Josh Hopkins was with his brother searching for their pet cat near his home in Trellech when he said the animal attacked him in long grass. "At the start I thought it was playing, but when it struck its paw at me and I saw the blood fly past, I thought I was going to die," said Josh. The boy suffered five long claw marks to his left cheek which needed medical treatment.
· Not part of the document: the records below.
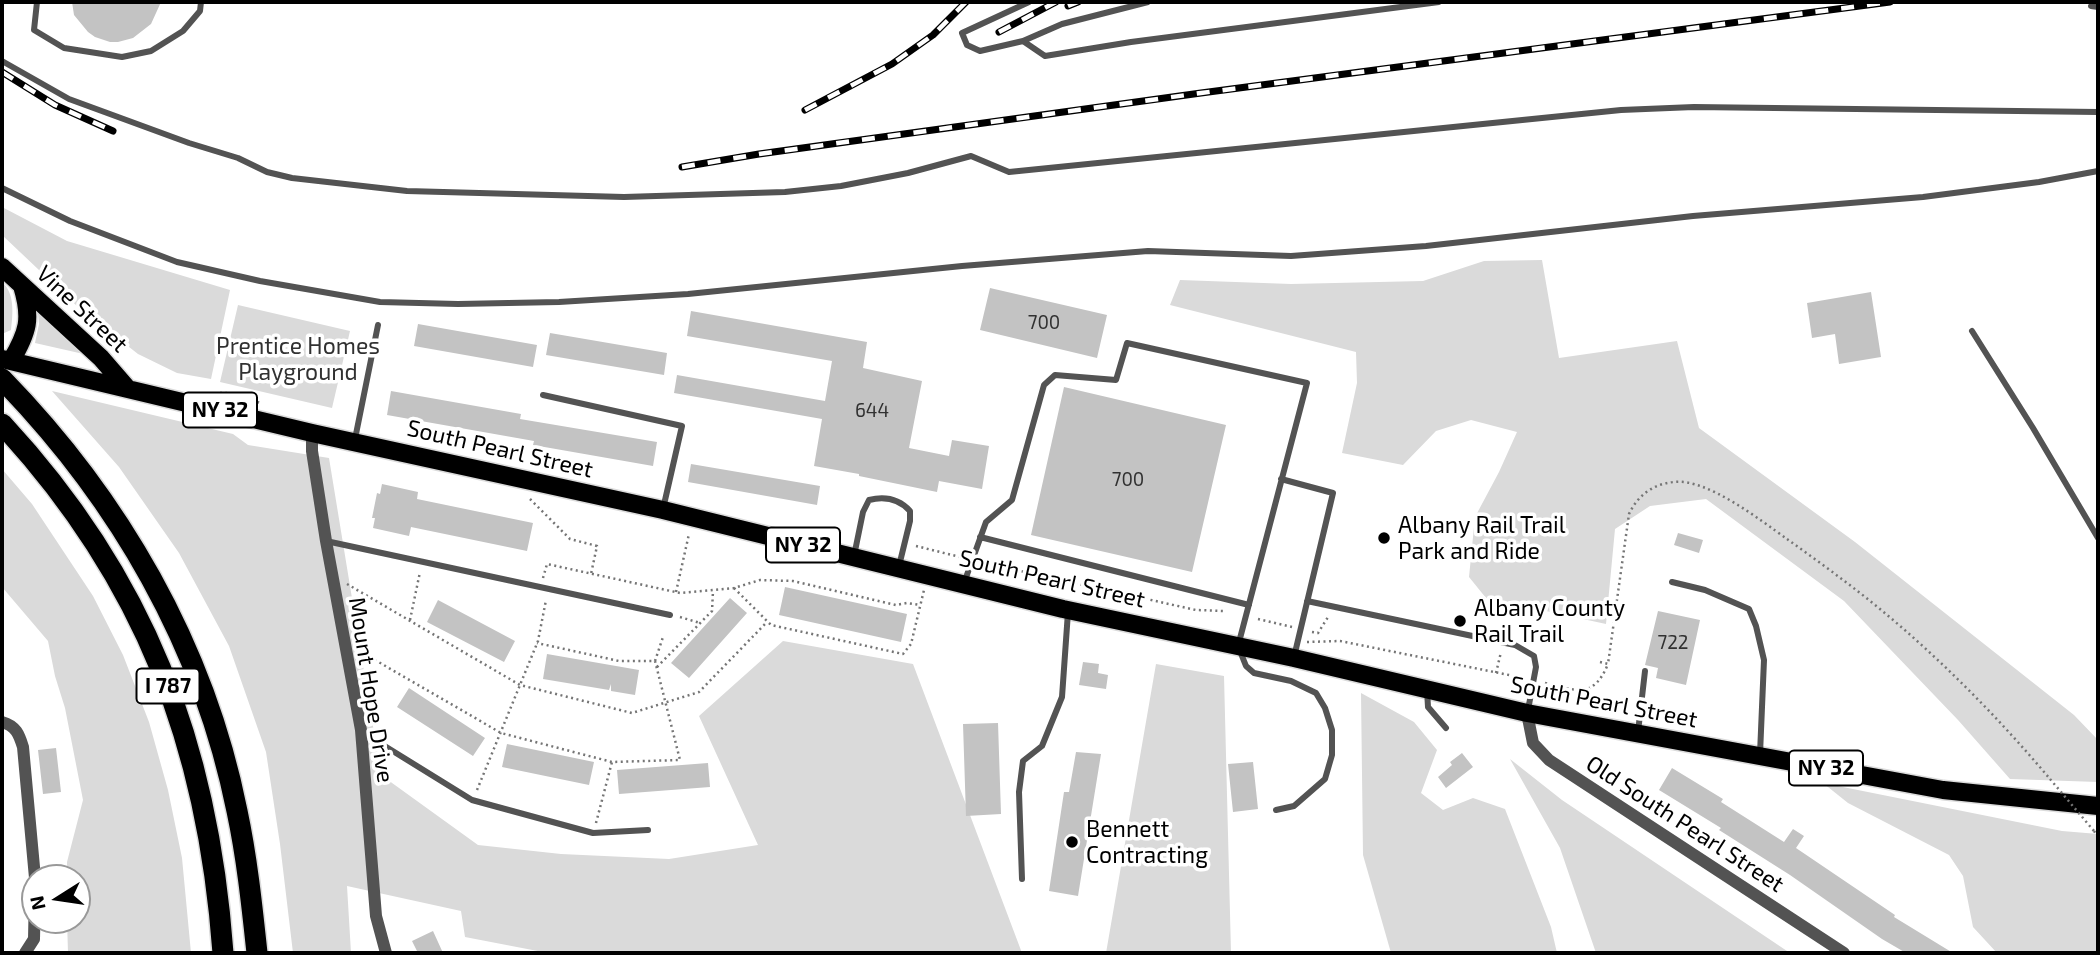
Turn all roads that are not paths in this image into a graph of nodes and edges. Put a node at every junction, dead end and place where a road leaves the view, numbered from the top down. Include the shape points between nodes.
1 (37, 2) edge
2 (201, 2) edge
3 (1029, 2) edge
4 (1148, 2) edge
5 (1439, 2) edge
6 (1023, 41) junction
7 (2, 61) edge
8 (2098, 112) edge
9 (2098, 171) edge
10 (2, 188) edge
11 (2, 267) edge
12 (22, 286) junction
13 (378, 325) dead end
14 (1972, 331) dead end
15 (5, 366) edge
16 (127, 388) junction
17 (543, 395) dead end
18 (2, 424) edge
19 (312, 433) junction
20 (355, 441) junction
21 (1281, 479) junction
22 (663, 510) junction
23 (980, 537) junction
24 (2098, 538) edge
25 (326, 541) junction
26 (855, 550) junction
27 (898, 568) junction
28 (1672, 582) dead end
29 (963, 584) junction
30 (1307, 600) junction
31 (1249, 605) junction
32 (1068, 610) junction
33 (670, 615) road end
34 (1238, 646) junction
35 (1294, 658) junction
36 (1644, 671) dead end
37 (1427, 689) junction
38 (1527, 713) junction
39 (2, 722) edge
40 (1446, 728) dead end
41 (360, 730) junction
42 (1637, 734) junction
43 (1760, 756) junction
44 (2098, 806) edge
45 (1276, 810) dead end
46 (648, 830) dead end
47 (34, 864) edge
48 (1022, 879) dead end
49 (34, 934) edge
50 (25, 953) edge
51 (223, 953) edge
52 (257, 953) edge
53 (386, 953) edge
54 (1844, 953) edge

1 - 2 lane via 34,30 64,48 122,57 151,51 183,31
3 - 6 lane via 961,33 967,45 980,51
4 - 6 lane via 1062,24
5 - 6 lane via 1045,56
7 - 8 lane via 69,99 292,178 407,191 624,197 841,186 971,156 1009,172 1621,110
9 - 10 lane via 1923,197 1693,216 1426,246 1291,256 1148,251 688,294 457,304 380,302 177,262 70,221
11 - 12 main road, Vine Street
12 - 15 main road via 27,328
12 - 16 main road, Vine Street via 102,358
13 - 20 lane
14 - 24 lane
15 - 16 main road, South Pearl Street / NY 32
15 - 52 highway, I 787 via 99,492 147,568 189,654 229,778 242,836
16 - 19 main road, South Pearl Street / NY 32
17 - 22 lane via 682,426
18 - 51 highway, I 787 via 76,513 120,584 158,661 188,741 207,821
19 - 20 main road, South Pearl Street / NY 32
19 - 25 street, Mount Hope Drive
20 - 22 main road, South Pearl Street / NY 32
21 - 23 lane via 1307,383 1127,343 1116,380 1055,374 1044,385 1012,500 986,522
21 - 30 lane via 1333,493
21 - 31 lane
22 - 26 main road, South Pearl Street / NY 32
23 - 29 lane
23 - 31 lane
25 - 33 lane
25 - 41 street, Mount Hope Drive
26 - 27 main road, South Pearl Street / NY 32
26 - 27 lane via 869,500 882,497 903,503 910,520
27 - 29 main road, South Pearl Street / NY 32
28 - 43 lane via 1749,609 1764,660
29 - 32 main road, South Pearl Street / NY 32
30 - 35 lane
30 - 38 lane via 1515,645 1534,656 1536,667
31 - 34 lane
32 - 34 main road, South Pearl Street / NY 32
32 - 48 lane via 1062,697 1042,746 1023,761 1019,792
34 - 35 main road, South Pearl Street / NY 32
34 - 45 lane via 1254,673 1291,681 1316,693 1332,730 1332,755 1325,779 1294,806
35 - 37 main road, South Pearl Street / NY 32
36 - 42 lane
37 - 38 main road, South Pearl Street / NY 32
37 - 40 lane via 1428,707
38 - 42 main road, South Pearl Street / NY 32
38 - 54 street, Old South Pearl Street via 1533,743 1549,760
39 - 47 street via 18,731 23,747
41 - 46 lane via 472,800 593,833
41 - 53 street, Mount Hope Drive via 376,916
42 - 43 main road, South Pearl Street / NY 32
43 - 44 main road, South Pearl Street / NY 32 via 1943,790
49 - 50 street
A helicoptor with heat-seeking equipment on board was due to survey the area later on Friday. Police have also called in a big cat expert, Danny Nineham, to investigate the incident. He believes the animal may be a young, "leopard-like" cat. Offspring The boy described the animal as "large black and slinky-looking" - much bigger than a domestic cat. Gwent Police say there have been other sightings of a big cat in the Chepstow area and residents have said pet cats have gone missing. But there have been no reports of any big cats having escaped from zoos. Chief Inspector Nigel Russell of Gwent police said they were treating the incident very seriously. "This is the first incident that I am aware of where anyone has been injured or attacked by a cat," he said. Big cat experts believe there may be as many as 100 leopards and pumas roaming the British countryside. They believe the animals are the offspring of beasts released by owners in the 1970s after the introduction of stringent new laws governing wild and dangerous animals. But the RSPCA has urged people not to panic.
Leslie Maiden, who once owned more than a dozen big cats, said he released the animals off the A57 Snake Pass in Derbyshire. "I released a panther 26 years ago on to the moors on the Pennines at Snake Pass," said Mr Maiden, of Dudley in the West Midlands. "It was miles from anywhere. It was a couple of days after releasing a cougar," he said. Illegal Fellow big cat-owner Lewis Foley, who kept the animals at a menagerie with Mr Maiden, disclosed that a friend of his in Coventry had also set a panther loose in the Nottinghamshire area in 1974. An RSPCA spokeswoman said releasing wild animals into the countryside did not become illegal until the early 1980s. She said: "The 1981 Countryside and Wildlife Act made it illegal to release into the wild in the United Kingdom any non-indigenous animal. "It is definitely illegal now. Clearly, these species prey on animals lower down the chain and they may also be at risk themselves."